SKILL-RAG: Self-Knowledge Induced Learning and Filtering for Retrieval-Augmented Generation
This addresses a key challenge in RAG for knowledge-intensive tasks, offering an incremental improvement in filtering irrelevant content.
The paper tackles the problem of irrelevant retrieved content causing hallucinations in Retrieval-Augmented Generation (RAG) by proposing SKILL-RAG, a method that uses the model's self-knowledge to filter documents, resulting in improved generation quality and reduced input documents.

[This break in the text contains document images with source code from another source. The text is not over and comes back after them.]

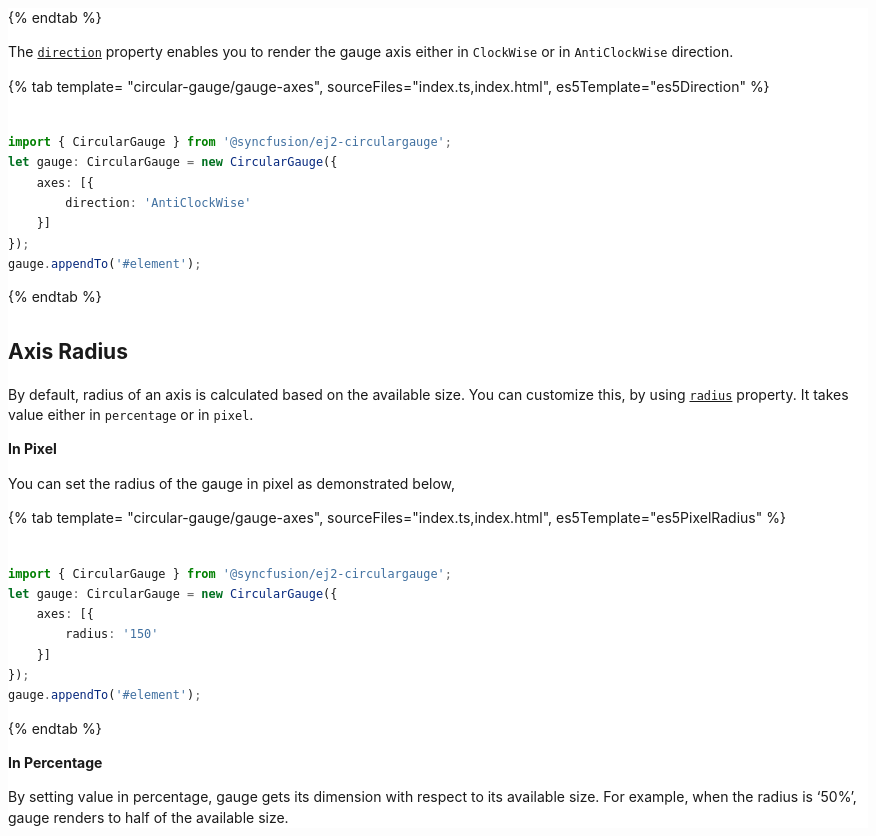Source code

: {% endtab %}


The [`direction`](../api/circular-gauge/axis#direction-string) property enables you to render the gauge axis either in
`ClockWise` or in `AntiClockWise` direction.

{% tab template= "circular-gauge/gauge-axes", sourceFiles="index.ts,index.html", es5Template="es5Direction" %}

```typescript

import { CircularGauge } from '@syncfusion/ej2-circulargauge';
let gauge: CircularGauge = new CircularGauge({
    axes: [{
        direction: 'AntiClockWise'
    }]
});
gauge.appendTo('#element');

```

{% endtab %}


## Axis Radius

By default, radius of an axis is calculated based on the available size.
You can customize this, by using [`radius`](../api/circular-gauge/axis#radius-string) property.
It takes value either in `percentage` or in `pixel`.

**In Pixel**

You can set the radius of the gauge in pixel as demonstrated below,

{% tab template= "circular-gauge/gauge-axes", sourceFiles="index.ts,index.html", es5Template="es5PixelRadius" %}

```typescript

import { CircularGauge } from '@syncfusion/ej2-circulargauge';
let gauge: CircularGauge = new CircularGauge({
    axes: [{
        radius: '150'
    }]
});
gauge.appendTo('#element');

```

{% endtab %}


**In Percentage**

By setting value in percentage, gauge gets its dimension with respect to its available size.
For example, when the radius is ‘50%’, gauge renders to half of the available size.
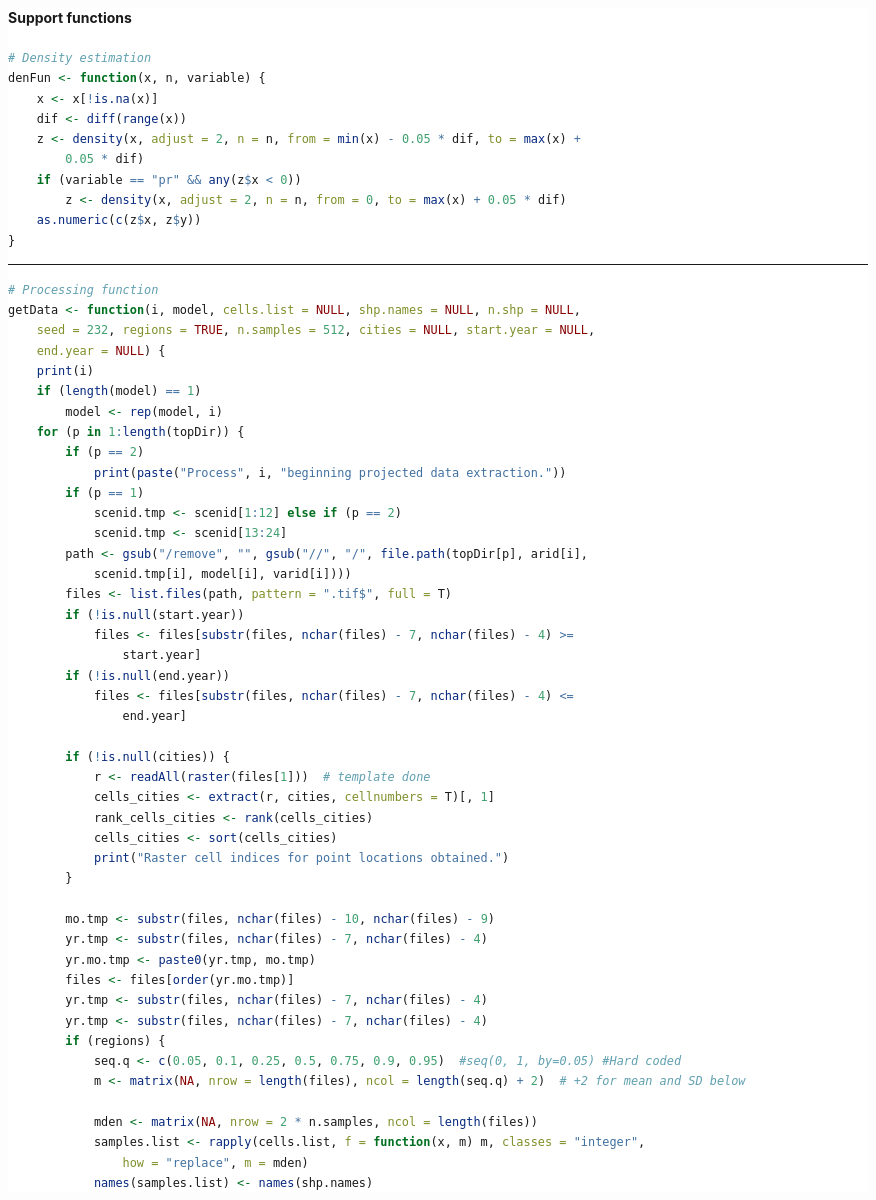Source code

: #### Support functions


```r
# Density estimation
denFun <- function(x, n, variable) {
    x <- x[!is.na(x)]
    dif <- diff(range(x))
    z <- density(x, adjust = 2, n = n, from = min(x) - 0.05 * dif, to = max(x) + 
        0.05 * dif)
    if (variable == "pr" && any(z$x < 0)) 
        z <- density(x, adjust = 2, n = n, from = 0, to = max(x) + 0.05 * dif)
    as.numeric(c(z$x, z$y))
}
```

----


```r
# Processing function
getData <- function(i, model, cells.list = NULL, shp.names = NULL, n.shp = NULL, 
    seed = 232, regions = TRUE, n.samples = 512, cities = NULL, start.year = NULL, 
    end.year = NULL) {
    print(i)
    if (length(model) == 1) 
        model <- rep(model, i)
    for (p in 1:length(topDir)) {
        if (p == 2) 
            print(paste("Process", i, "beginning projected data extraction."))
        if (p == 1) 
            scenid.tmp <- scenid[1:12] else if (p == 2) 
            scenid.tmp <- scenid[13:24]
        path <- gsub("/remove", "", gsub("//", "/", file.path(topDir[p], arid[i], 
            scenid.tmp[i], model[i], varid[i])))
        files <- list.files(path, pattern = ".tif$", full = T)
        if (!is.null(start.year)) 
            files <- files[substr(files, nchar(files) - 7, nchar(files) - 4) >= 
                start.year]
        if (!is.null(end.year)) 
            files <- files[substr(files, nchar(files) - 7, nchar(files) - 4) <= 
                end.year]
        
        if (!is.null(cities)) {
            r <- readAll(raster(files[1]))  # template done
            cells_cities <- extract(r, cities, cellnumbers = T)[, 1]
            rank_cells_cities <- rank(cells_cities)
            cells_cities <- sort(cells_cities)
            print("Raster cell indices for point locations obtained.")
        }
        
        mo.tmp <- substr(files, nchar(files) - 10, nchar(files) - 9)
        yr.tmp <- substr(files, nchar(files) - 7, nchar(files) - 4)
        yr.mo.tmp <- paste0(yr.tmp, mo.tmp)
        files <- files[order(yr.mo.tmp)]
        yr.tmp <- substr(files, nchar(files) - 7, nchar(files) - 4)
        yr.tmp <- substr(files, nchar(files) - 7, nchar(files) - 4)
        if (regions) {
            seq.q <- c(0.05, 0.1, 0.25, 0.5, 0.75, 0.9, 0.95)  #seq(0, 1, by=0.05) #Hard coded
            m <- matrix(NA, nrow = length(files), ncol = length(seq.q) + 2)  # +2 for mean and SD below
            
            mden <- matrix(NA, nrow = 2 * n.samples, ncol = length(files))
            samples.list <- rapply(cells.list, f = function(x, m) m, classes = "integer", 
                how = "replace", m = mden)
            names(samples.list) <- names(shp.names)
```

Retrieval-Augmented Generation (RAG) has significantly improved the performance of large language models (LLMs) on knowledge-intensive tasks in recent years. However, since retrieval systems may return irrelevant content, incorporating such information into the model often leads to hallucinations. Thus, identifying and filtering out unhelpful retrieved content is a key challenge for improving RAG performance.To better integrate the internal knowledge of the model with external knowledge from retrieval, it is essential to understand what the model "knows" and "does not know" (which is also called "self-knowledge"). Based on this insight, we propose SKILL-RAG (Self-Knowledge Induced Learning and Filtering for RAG), a novel method that leverages the model's self-knowledge to determine which retrieved documents are beneficial for answering a given query. We design a reinforcement learning-based training framework to explicitly elicit self-knowledge from the model and employs sentence-level granularity to filter out irrelevant content while preserving useful knowledge.We evaluate SKILL-RAG using Llama2-7B and Qwen3-8B on several question answering benchmarks. Experimental results demonstrate that SKILL-RAG not only improves generation quality but also significantly reduces the number of input documents, validating the importance of self-knowledge in guiding the selection of high-quality retrievals.